A distinguished member of the Better Records Rock and Pop Hall of Fame.
What’s key to the sound of Foreigner’s records? Obviously the big one would have to be ENERGY, a subject we have discussed at length here on the site. Next would be punchy ROCK BASS, followed by clear, present vocals. Those would be the big three.
Many copies were gritty, some were congested in the louder sections, some never got big, some were thin and lacking the analog richness of the best — we heard plenty of copies whose faults were obvious when played against the better sides such as these.
We just finished our first shootout for 4, having at our disposal a variety of pressings we believed to have the potential for Hot Stamper sound. We cleaned them carefully, then unplugged everything in the house we could, warmed up the system, Talisman’d it, found the right VTA for our Triplanar arm (by ear of course) and proceeded to spend the next hour or so playing copy after copy on side one, after which we repeated the process for side two.
If you have five or ten copies of a record and play them over and over against each other, the process itself teaches you what’s right and what’s wrong with the sound of the album. Once your ears are completely tuned to what the best pressings do well that other pressings do not do as well, using a few specific passages of music, it will quickly become obvious how well any given copy reproduces those passages.
The process is simple enough. First you go deep into the sound. There you find a critically important passage in the music, one which most copies struggle — or fail — to reproduce as well as the best. Now, with the hard-won knowledge of precisely what to listen for, you are perfectly positioned to critique any and all pressings that come your way.
Simple enough. It may be a lot of work but it sure ain’t rocket science, and we never pretended it was. Just the opposite: from day one we’ve explained how to go about finding the Hot Stampers in your own collection.
As your stereo and room improve, as you take advantage of new cleaning technologies, as you find new and interesting pressings to evaluate, you may even be inclined to start the shootout process all over again, to find the hidden gem, the killer copy that blows away what you thought was the best.
You can’t find it by looking at it. You have to clean it and play it, and always against other pressings of the same album. There is no other way.
For the more popular records on the site such as the Beatles titles we have easily done more than twenty, maybe even as many as thirty to forty shootouts.

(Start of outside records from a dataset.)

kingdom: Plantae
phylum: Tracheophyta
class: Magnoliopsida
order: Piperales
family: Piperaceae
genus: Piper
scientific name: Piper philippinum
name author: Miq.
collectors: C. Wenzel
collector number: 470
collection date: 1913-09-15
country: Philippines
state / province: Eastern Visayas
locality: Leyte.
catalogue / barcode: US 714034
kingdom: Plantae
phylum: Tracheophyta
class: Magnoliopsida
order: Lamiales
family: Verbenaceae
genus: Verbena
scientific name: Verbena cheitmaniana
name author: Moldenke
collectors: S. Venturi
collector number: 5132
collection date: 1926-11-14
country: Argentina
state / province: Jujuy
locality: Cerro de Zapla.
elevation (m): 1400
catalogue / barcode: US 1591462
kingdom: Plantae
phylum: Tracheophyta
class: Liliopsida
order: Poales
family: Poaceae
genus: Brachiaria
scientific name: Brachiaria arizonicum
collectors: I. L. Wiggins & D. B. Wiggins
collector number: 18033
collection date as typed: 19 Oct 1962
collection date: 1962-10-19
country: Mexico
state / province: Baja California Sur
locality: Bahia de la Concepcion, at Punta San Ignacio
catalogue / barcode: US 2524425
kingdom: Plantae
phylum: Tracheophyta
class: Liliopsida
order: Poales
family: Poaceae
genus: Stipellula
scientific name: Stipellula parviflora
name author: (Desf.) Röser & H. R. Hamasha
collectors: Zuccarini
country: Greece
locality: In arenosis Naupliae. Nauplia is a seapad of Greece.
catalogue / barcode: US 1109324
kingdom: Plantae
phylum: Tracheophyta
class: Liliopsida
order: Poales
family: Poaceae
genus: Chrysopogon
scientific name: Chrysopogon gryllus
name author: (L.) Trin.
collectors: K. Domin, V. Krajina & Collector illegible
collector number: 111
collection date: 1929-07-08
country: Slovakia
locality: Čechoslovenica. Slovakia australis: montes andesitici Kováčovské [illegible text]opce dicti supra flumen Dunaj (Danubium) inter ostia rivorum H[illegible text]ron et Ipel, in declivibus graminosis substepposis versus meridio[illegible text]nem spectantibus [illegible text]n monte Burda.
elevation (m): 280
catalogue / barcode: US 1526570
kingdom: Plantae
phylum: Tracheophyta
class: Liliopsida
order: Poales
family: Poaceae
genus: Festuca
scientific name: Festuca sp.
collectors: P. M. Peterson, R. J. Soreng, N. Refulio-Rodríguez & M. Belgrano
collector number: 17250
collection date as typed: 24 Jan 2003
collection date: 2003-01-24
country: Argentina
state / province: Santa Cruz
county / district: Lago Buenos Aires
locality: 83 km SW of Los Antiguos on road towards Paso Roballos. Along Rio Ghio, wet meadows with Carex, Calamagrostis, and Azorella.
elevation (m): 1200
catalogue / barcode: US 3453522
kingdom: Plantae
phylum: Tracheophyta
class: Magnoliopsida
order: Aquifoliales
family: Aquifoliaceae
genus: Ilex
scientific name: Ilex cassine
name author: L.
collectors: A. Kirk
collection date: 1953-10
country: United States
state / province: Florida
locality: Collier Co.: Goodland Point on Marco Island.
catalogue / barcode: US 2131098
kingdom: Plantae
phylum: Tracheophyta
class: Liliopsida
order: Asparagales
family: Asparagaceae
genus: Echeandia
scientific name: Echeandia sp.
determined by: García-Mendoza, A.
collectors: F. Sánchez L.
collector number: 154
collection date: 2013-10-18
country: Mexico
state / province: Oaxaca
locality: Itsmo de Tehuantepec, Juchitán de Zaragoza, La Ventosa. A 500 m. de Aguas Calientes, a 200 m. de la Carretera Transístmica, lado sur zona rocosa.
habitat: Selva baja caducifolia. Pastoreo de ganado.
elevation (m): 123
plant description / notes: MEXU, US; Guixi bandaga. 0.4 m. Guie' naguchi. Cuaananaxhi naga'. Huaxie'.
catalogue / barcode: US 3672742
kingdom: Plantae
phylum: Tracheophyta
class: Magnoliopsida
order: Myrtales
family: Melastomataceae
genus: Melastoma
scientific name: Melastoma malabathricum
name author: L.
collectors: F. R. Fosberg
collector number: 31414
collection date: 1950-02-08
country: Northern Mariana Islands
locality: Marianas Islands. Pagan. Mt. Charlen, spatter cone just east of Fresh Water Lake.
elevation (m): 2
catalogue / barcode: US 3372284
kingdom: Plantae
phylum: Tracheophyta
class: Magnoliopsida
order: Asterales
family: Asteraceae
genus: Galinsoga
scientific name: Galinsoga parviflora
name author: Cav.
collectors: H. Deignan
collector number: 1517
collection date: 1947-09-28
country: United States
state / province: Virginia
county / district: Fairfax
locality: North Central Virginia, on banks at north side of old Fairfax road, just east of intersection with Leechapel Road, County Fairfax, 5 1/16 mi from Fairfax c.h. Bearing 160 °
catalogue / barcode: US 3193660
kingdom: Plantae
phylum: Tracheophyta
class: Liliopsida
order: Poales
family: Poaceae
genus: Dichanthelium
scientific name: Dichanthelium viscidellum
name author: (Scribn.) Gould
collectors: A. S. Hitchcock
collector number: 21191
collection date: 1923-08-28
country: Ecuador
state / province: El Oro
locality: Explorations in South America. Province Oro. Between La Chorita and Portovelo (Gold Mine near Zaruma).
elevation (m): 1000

And very likely learned something new from every one.
Juke Box Hero
Break It Up
Waiting For A Girl Like You
I’m Gonna Win
Woman In Black
Girl On The Moon
Don’t Let Go
Over the course of their first three late-’70s albums, Foreigner had firmly established themselves (along with Journey and Styx) as one of the top AOR bands of the era. But the band was still looking for that grand slam of a record that would push them to the very top of the heap. Released in 1981, 4 would be that album.
In producer Robert John “Mutt” Lange — fresh off his massive success with AC/DC’s Back in Black — guitarist and all-around mastermind Mick Jones found both the catalyst to achieve this and his perfect musical soulmate… Through it all, vocalist Lou Gramm does his part, delivering a dazzling performance that confirmed his status as one of the finest voices of his generation.
Three years later, Foreigner would achieve even greater success on a pop level with the uneven Agent Provocateur, but by then Jones and Gramm were locked in an escalating war of egos that would soon lead to the band’s demise.